## Task directions:
In full and without alteration, write out the data below.

== Information provided ==

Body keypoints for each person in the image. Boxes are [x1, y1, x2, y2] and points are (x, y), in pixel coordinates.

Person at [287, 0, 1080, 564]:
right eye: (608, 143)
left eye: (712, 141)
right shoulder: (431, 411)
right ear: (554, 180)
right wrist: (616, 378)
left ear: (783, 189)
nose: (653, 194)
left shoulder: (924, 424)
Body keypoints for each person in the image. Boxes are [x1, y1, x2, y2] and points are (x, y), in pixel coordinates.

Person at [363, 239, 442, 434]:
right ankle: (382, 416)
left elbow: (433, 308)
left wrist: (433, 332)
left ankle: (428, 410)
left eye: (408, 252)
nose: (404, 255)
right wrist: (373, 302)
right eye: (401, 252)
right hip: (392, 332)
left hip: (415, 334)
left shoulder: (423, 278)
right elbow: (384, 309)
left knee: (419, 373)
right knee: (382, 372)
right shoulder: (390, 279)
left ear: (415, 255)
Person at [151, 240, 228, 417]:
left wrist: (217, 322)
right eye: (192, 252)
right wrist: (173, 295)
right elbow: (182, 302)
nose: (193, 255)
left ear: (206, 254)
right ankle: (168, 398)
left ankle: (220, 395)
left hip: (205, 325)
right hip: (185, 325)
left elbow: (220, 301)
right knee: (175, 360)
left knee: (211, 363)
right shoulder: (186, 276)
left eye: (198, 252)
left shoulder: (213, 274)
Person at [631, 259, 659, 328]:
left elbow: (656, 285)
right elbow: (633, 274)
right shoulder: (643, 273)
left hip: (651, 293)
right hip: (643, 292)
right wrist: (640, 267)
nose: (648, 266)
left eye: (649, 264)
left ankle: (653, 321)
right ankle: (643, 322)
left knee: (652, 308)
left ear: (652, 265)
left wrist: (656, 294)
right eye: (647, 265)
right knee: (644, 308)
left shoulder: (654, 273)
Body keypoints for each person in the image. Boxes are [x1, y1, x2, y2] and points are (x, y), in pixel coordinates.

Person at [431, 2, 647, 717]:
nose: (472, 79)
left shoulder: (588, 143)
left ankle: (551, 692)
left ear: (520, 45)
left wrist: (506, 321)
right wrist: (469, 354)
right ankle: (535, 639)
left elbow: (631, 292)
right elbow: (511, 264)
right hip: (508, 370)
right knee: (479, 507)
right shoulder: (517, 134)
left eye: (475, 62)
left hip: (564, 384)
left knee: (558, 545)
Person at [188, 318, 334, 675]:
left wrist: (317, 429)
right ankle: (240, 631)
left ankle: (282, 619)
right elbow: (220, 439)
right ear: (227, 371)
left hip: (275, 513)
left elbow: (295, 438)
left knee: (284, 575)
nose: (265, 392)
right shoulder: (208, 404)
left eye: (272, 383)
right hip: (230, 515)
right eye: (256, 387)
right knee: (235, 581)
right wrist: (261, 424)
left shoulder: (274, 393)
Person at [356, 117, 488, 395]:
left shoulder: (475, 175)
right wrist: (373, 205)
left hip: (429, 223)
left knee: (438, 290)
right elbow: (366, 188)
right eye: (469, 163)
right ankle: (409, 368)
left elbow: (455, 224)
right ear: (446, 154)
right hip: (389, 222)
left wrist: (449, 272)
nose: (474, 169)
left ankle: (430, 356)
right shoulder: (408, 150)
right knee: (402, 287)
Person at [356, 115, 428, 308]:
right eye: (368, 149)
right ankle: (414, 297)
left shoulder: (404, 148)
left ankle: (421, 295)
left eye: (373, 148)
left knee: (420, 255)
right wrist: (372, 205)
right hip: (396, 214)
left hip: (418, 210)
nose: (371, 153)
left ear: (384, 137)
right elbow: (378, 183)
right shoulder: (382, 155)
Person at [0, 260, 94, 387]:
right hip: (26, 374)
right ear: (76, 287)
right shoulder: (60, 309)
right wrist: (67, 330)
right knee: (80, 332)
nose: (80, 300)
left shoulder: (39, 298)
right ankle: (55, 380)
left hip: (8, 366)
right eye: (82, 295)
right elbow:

===

## Problem solution:
Body keypoints for each person in the image. Boxes are [x1, y1, x2, y2] and points are (x, y), in pixel coordinates.

Person at [287, 0, 1080, 564]:
right eye: (608, 143)
left eye: (712, 141)
right shoulder: (431, 411)
right ear: (554, 180)
right wrist: (616, 378)
left ear: (783, 189)
nose: (653, 194)
left shoulder: (924, 424)
Body keypoints for each person in the image. Boxes are [x1, y1, x2, y2] and points are (x, y), in pixel coordinates.

Person at [363, 239, 442, 434]:
right ankle: (382, 416)
left elbow: (433, 308)
left wrist: (433, 332)
left ankle: (428, 410)
left eye: (408, 252)
nose: (404, 255)
right wrist: (373, 302)
right eye: (401, 252)
right hip: (392, 332)
left hip: (415, 334)
left shoulder: (423, 278)
right elbow: (384, 309)
left knee: (419, 373)
right knee: (382, 372)
right shoulder: (390, 279)
left ear: (415, 255)
Person at [151, 240, 228, 417]:
left wrist: (217, 322)
right eye: (192, 252)
right wrist: (173, 295)
right elbow: (182, 302)
nose: (193, 255)
left ear: (206, 254)
right ankle: (168, 398)
left ankle: (220, 395)
left hip: (205, 325)
right hip: (185, 325)
left elbow: (220, 301)
right knee: (175, 360)
left knee: (211, 363)
right shoulder: (186, 276)
left eye: (198, 252)
left shoulder: (213, 274)
Person at [631, 259, 659, 328]:
left elbow: (656, 285)
right elbow: (633, 274)
right shoulder: (643, 273)
left hip: (651, 293)
right hip: (643, 292)
right wrist: (640, 267)
nose: (648, 266)
left eye: (649, 264)
left ankle: (653, 321)
right ankle: (643, 322)
left knee: (652, 308)
left ear: (652, 265)
left wrist: (656, 294)
right eye: (647, 265)
right knee: (644, 308)
left shoulder: (654, 273)
Body keypoints for each person in the image. Boxes are [x1, y1, x2, y2] and points are (x, y), in pixel coordinates.

Person at [431, 2, 647, 717]:
nose: (472, 79)
left shoulder: (588, 143)
left ankle: (551, 692)
left ear: (520, 45)
left wrist: (506, 321)
right wrist: (469, 354)
right ankle: (535, 639)
left elbow: (631, 292)
right elbow: (511, 264)
right hip: (508, 370)
right knee: (479, 507)
right shoulder: (517, 134)
left eye: (475, 62)
left hip: (564, 384)
left knee: (558, 545)
Person at [188, 318, 334, 675]:
left wrist: (317, 429)
right ankle: (240, 631)
left ankle: (282, 619)
right elbow: (220, 439)
right ear: (227, 371)
left hip: (275, 513)
left elbow: (295, 438)
left knee: (284, 575)
nose: (265, 392)
right shoulder: (208, 404)
left eye: (272, 383)
right hip: (230, 515)
right eye: (256, 387)
right knee: (235, 581)
right wrist: (261, 424)
left shoulder: (274, 393)
Person at [356, 117, 488, 395]:
left shoulder: (475, 175)
right wrist: (373, 205)
left hip: (429, 223)
left knee: (438, 290)
right elbow: (366, 188)
right eye: (469, 163)
right ankle: (409, 368)
left elbow: (455, 224)
right ear: (446, 154)
right hip: (389, 222)
left wrist: (449, 272)
nose: (474, 169)
left ankle: (430, 356)
right shoulder: (408, 150)
right knee: (402, 287)
Person at [356, 115, 428, 308]:
right eye: (368, 149)
right ankle: (414, 297)
left shoulder: (404, 148)
left ankle: (421, 295)
left eye: (373, 148)
left knee: (420, 255)
right wrist: (372, 205)
right hip: (396, 214)
left hip: (418, 210)
nose: (371, 153)
left ear: (384, 137)
right elbow: (378, 183)
right shoulder: (382, 155)
Person at [0, 260, 94, 387]:
right hip: (26, 374)
right ear: (76, 287)
right shoulder: (60, 309)
right wrist: (67, 330)
right knee: (80, 332)
nose: (80, 300)
left shoulder: (39, 298)
right ankle: (55, 380)
left hip: (8, 366)
right eye: (82, 295)
right elbow:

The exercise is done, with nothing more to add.